Se um merceeiro nos engana é aldrabão e vigarista. Se uma instituição financeira nos ludibria, retirando vantagens da nossa ignorância, é sofisticação e inteligência.
Esta assimetria na valoração moral e ética dos comportamentos do sistema financeiro foi notada já no início desta crise financeira por João Pinto e Castro no seu blogue. O que as instituições financeiras fizeram até à implosão da crie que teve o seu epicentro nos Estados Unidos foi basicamente ludibriar os iletrados financeiros, fossem eles as famílias sem recursos, fossem eles os multimilionários que não sabiam onde aplicar as suas poupanças.
Ganhar dinheiro por conta da ignorância ou falta de informação do parceiro é uma actividade que tem provavelmente a idade do próprio homem na terra.
Numa pequena comunidade, a troca de informação e a pressão dos pares torna este negócio de extracção de rendas pouco duradouro - descoberta a situação, disseminada a informação, acabou o "nicho de mercado".
Nas grandes comunidades impessoais em que hoje vivemos tem de ser o Estado a combater esses abusos, com a massificação de informação e com a regulamentação. É assim que faz com os bens alimentares, é assim que também devia ter feito com os produtos financeiros.
Há mais de uma década, quando se começou a usar a euribor - primeiro lisbor - como taxa de referência para o crédito á habitação, não houve uma entidade pública, do Governo ao Banco de Portugal, que se preocupasse em explicar que as taxas de juro podiam subir. Portugal não foi caso único no panorama global. O País que é a referência da sofisticação financeira, os Estados Unidos, usaram e abusaram da ignorância para alguns retirarem rendas a outros. Sim, rendas, porque não se pode considerar, numa economia de mercado, que são lucros os ganhos obtidos porque a outra parte tem menos informação.
A própria massificação do crédito à habitação que, no caso português, foi e ainda é a forma mais rápida de ter acesso a uma casa, só muito tarde mereceu a preocupação das autoridades públicas.
Na semana passada o Banco de Portugal adoptou mais um conjunto de orientações em que diz aos bancos o que considera serem as boas práticas em matéria de revisão das taxas de juro.
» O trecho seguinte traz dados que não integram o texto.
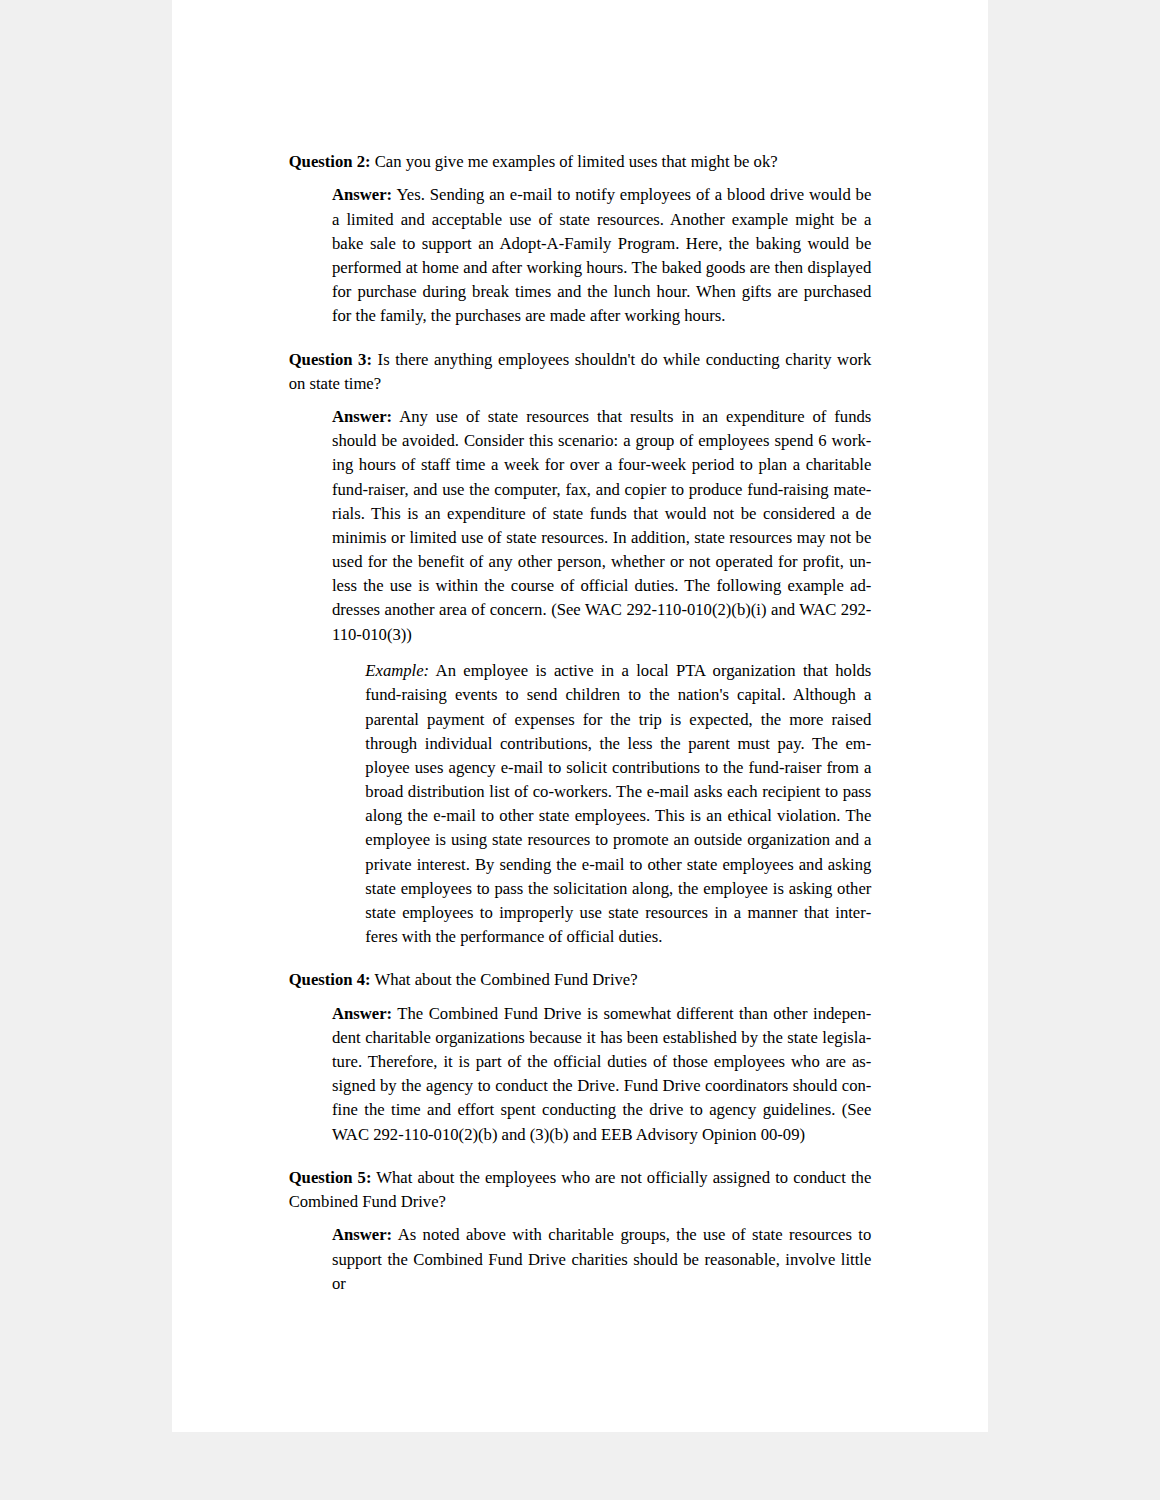Question 2: Can you give me examples of limited uses that might be ok?
Answer: Yes. Sending an e-mail to notify employees of a blood drive would be a limited and acceptable use of state resources. Another example might be a bake sale to support an Adopt-A-Family Program. Here, the baking would be performed at home and after working hours. The baked goods are then displayed for purchase during break times and the lunch hour. When gifts are purchased for the family, the purchases are made after working hours.
Question 3: Is there anything employees shouldn't do while conducting charity work on state time?
Answer: Any use of state resources that results in an expenditure of funds should be avoided. Consider this scenario: a group of employees spend 6 working hours of staff time a week for over a four-week period to plan a charitable fund-raiser, and use the computer, fax, and copier to produce fund-raising materials. This is an expenditure of state funds that would not be considered a de minimis or limited use of state resources. In addition, state resources may not be used for the benefit of any other person, whether or not operated for profit, unless the use is within the course of official duties. The following example addresses another area of concern. (See WAC 292-110-010(2)(b)(i) and WAC 292-110-010(3))
Example: An employee is active in a local PTA organization that holds fund-raising events to send children to the nation's capital. Although a parental payment of expenses for the trip is expected, the more raised through individual contributions, the less the parent must pay. The employee uses agency e-mail to solicit contributions to the fund-raiser from a broad distribution list of co-workers. The e-mail asks each recipient to pass along the e-mail to other state employees. This is an ethical violation. The employee is using state resources to promote an outside organization and a private interest. By sending the e-mail to other state employees and asking state employees to pass the solicitation along, the employee is asking other state employees to improperly use state resources in a manner that interferes with the performance of official duties.
Question 4: What about the Combined Fund Drive?
Answer: The Combined Fund Drive is somewhat different than other independent charitable organizations because it has been established by the state legislature. Therefore, it is part of the official duties of those employees who are assigned by the agency to conduct the Drive. Fund Drive coordinators should confine the time and effort spent conducting the drive to agency guidelines. (See WAC 292-110-010(2)(b) and (3)(b) and EEB Advisory Opinion 00-09)
Question 5: What about the employees who are not officially assigned to conduct the Combined Fund Drive?
Answer: As noted above with charitable groups, the use of state resources to support the Combined Fund Drive charities should be reasonable, involve little or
Com a instabilidade financeira, a banca introduziu nos contratos novas cláusulas que lhe permitem rever os "spreads" aplicados às taxas de juro. O que o banco central veio clarificar foi que essa alteração dos spreads apenas é possível nos contratos em que esteja explicitada essa possibilidade e que, mesmo nesse caso, a mudança tem de ser justificada e não pode ser discricionária. Claro que a autoridade, que tem agora também responsabilidades na área da supervisão comportamental da banca, pouco mais pode fazer, face às regras de liberdade contratual, do que um código de boas práticas, esperando que os bancos o sigam e que os consumidores o conheçam, pressionando, também por essa via, as instituições financeiras.
O que se começou a fazer desde o início da crise para proteger os consumidores de produtos financeiros é apenas o início de um longo caminho. Que só estará terminado quando todos, autoridades e consumidores, conseguirem relacionar-se com o sistema financeiro com a mesma grelha de valores que usam para a mercearia ou o restaurante.